■ EXERCISE DESCRIPTION: Rewrite the text of all the items below, changing every occurrence of "REPLY" to "ANSWER" and keeping everything else unchanged. Omit the pictures from your answer.

###

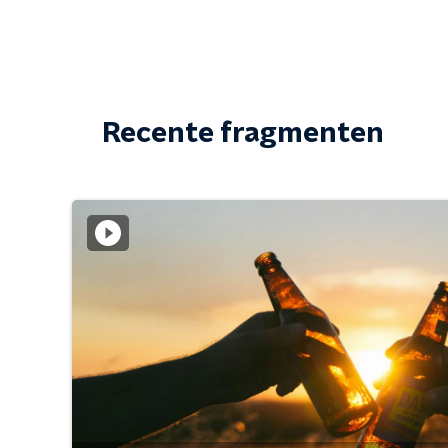
Recente fragmenten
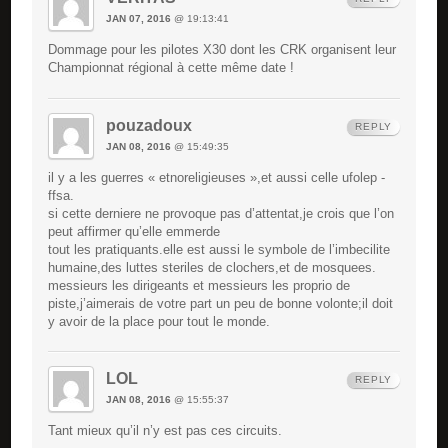
JAN 07, 2016
@ 19:13:41
Dommage pour les pilotes X30 dont les CRK organisent leur
Championnat régional à cette même date !
pouzadoux
REPLY
JAN 08, 2016
@ 15:49:35
il y a les guerres « etnoreligieuses »,et aussi celle ufolep -
ffsa.
si cette derniere ne provoque pas d’attentat,je crois que l’on
peut affirmer qu’elle emmerde
tout les pratiquants.elle est aussi le symbole de l’imbecilite
humaine,des luttes steriles de clochers,et de mosquees.
messieurs les dirigeants et messieurs les proprio de
piste,j’aimerais de votre part un peu de bonne volonte;il doit
y avoir de la place pour tout le monde.
LOL
REPLY
JAN 08, 2016
@ 15:55:37
Tant mieux qu’il n’y est pas ces circuits.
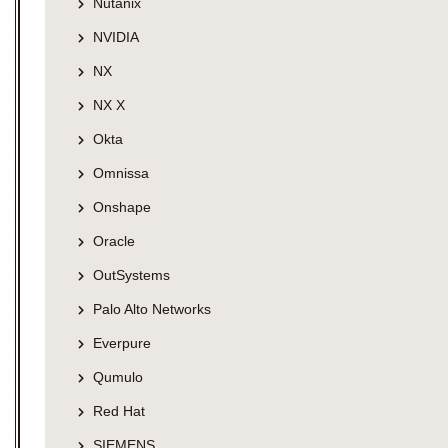
Nutanix
NVIDIA
NX
NX X
Okta
Omnissa
Onshape
Oracle
OutSystems
Palo Alto Networks
Everpure
Qumulo
Red Hat
SIEMENS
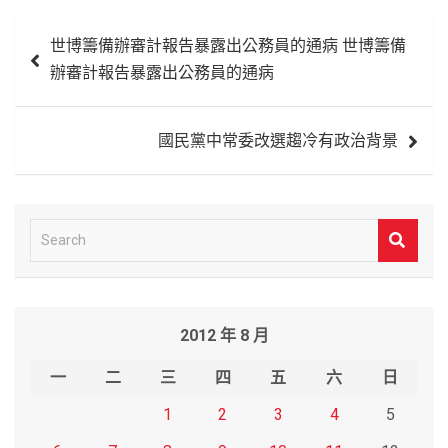
文
世博籌備辦審計報告暴露出公務員的通病 世博籌備
章
辦審計報告暴露出公務員的通病
導
覽
國民黨中常委改選趨冷有政治背景
S
e
a
r
2012 年 8 月
c
h
一
二
三
四
五
六
日
1
2
3
4
5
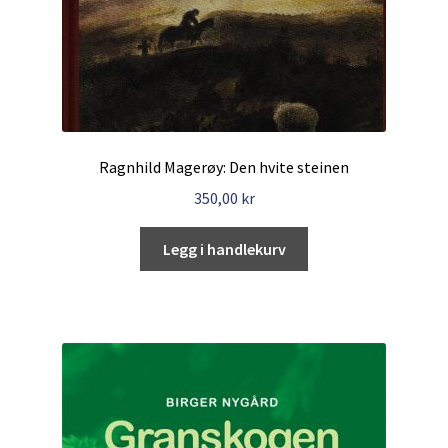
Ragnhild Magerøy: Den hvite steinen
350,00
kr
Legg i handlekurv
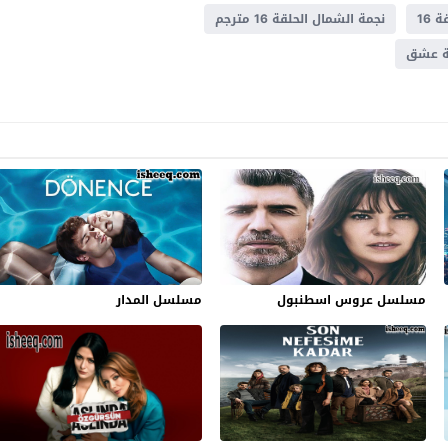
 16
نجمة الشمال الحلقة 16 مترجم
ة عشق
مسلسل عروس اسطنبول
مسلسل المدار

###

■ EXERCISE OUTPUT:
Recente fragmenten
JAN 07, 2016
@ 19:13:41
Dommage pour les pilotes X30 dont les CRK organisent leur
Championnat régional à cette même date !
pouzadoux
ANSWER
JAN 08, 2016
@ 15:49:35
il y a les guerres « etnoreligieuses »,et aussi celle ufolep -
ffsa.
si cette derniere ne provoque pas d’attentat,je crois que l’on
peut affirmer qu’elle emmerde
tout les pratiquants.elle est aussi le symbole de l’imbecilite
humaine,des luttes steriles de clochers,et de mosquees.
messieurs les dirigeants et messieurs les proprio de
piste,j’aimerais de votre part un peu de bonne volonte;il doit
y avoir de la place pour tout le monde.
LOL
ANSWER
JAN 08, 2016
@ 15:55:37
Tant mieux qu’il n’y est pas ces circuits.
Nutanix
NVIDIA
NX
NX X
Okta
Omnissa
Onshape
Oracle
OutSystems
Palo Alto Networks
Everpure
Qumulo
Red Hat
SIEMENS
文
世博籌備辦審計報告暴露出公務員的通病 世博籌備
章
辦審計報告暴露出公務員的通病
導
覽
國民黨中常委改選趨冷有政治背景
S
e
a
r
2012 年 8 月
c
h
一
二
三
四
五
六
日
1
2
3
4
5
Ragnhild Magerøy: Den hvite steinen
350,00
kr
Legg i handlekurv
 16
نجمة الشمال الحلقة 16 مترجم
ة عشق
مسلسل عروس اسطنبول
مسلسل المدار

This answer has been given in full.